YOUR TASK: Retype, word for word, each line between the lines holding "Gretchen J. Hummel" and "Planning Board Meeting January 13, 2014", inclusive, and leave the rest of the data alone.

MATERIAL SUPPLIED:
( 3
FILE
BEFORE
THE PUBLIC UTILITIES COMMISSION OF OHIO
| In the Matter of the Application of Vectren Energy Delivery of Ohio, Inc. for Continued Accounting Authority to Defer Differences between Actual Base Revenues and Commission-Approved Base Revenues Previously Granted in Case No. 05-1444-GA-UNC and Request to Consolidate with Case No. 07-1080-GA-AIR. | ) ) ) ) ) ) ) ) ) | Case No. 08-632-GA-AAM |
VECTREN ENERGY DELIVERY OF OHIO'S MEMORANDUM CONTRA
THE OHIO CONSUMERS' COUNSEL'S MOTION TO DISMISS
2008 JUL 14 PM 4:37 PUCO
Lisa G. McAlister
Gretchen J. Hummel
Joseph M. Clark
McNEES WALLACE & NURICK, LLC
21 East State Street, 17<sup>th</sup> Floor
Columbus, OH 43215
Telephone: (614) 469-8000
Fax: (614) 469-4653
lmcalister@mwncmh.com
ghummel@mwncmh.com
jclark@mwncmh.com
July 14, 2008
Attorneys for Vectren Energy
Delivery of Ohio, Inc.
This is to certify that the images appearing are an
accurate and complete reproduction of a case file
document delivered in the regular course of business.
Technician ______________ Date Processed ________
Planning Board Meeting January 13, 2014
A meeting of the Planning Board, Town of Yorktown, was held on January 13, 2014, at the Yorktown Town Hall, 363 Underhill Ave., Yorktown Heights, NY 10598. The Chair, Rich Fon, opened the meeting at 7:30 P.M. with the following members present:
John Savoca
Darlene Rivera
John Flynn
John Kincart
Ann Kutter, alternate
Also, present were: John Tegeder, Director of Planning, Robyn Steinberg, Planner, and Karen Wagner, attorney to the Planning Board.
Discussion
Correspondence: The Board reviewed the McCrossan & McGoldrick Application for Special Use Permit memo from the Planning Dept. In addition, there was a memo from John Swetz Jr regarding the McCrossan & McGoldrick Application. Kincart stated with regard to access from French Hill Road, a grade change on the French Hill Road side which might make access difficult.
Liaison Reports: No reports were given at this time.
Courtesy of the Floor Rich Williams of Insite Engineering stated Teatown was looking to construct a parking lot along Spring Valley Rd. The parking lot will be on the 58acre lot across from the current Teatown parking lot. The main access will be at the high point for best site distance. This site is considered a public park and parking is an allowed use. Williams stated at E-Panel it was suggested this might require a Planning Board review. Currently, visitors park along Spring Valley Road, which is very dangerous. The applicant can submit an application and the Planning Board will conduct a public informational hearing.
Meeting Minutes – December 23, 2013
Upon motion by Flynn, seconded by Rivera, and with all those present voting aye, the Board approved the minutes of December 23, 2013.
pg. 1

EXPECTED OUTPUT:
Gretchen J. Hummel
Joseph M. Clark
McNEES WALLACE & NURICK, LLC
21 East State Street, 17<sup>th</sup> Floor
Columbus, OH 43215
Telephone: (614) 469-8000
Fax: (614) 469-4653
lmcalister@mwncmh.com
ghummel@mwncmh.com
jclark@mwncmh.com
July 14, 2008
Attorneys for Vectren Energy
Delivery of Ohio, Inc.
This is to certify that the images appearing are an
accurate and complete reproduction of a case file
document delivered in the regular course of business.
Technician ______________ Date Processed ________
Planning Board Meeting January 13, 2014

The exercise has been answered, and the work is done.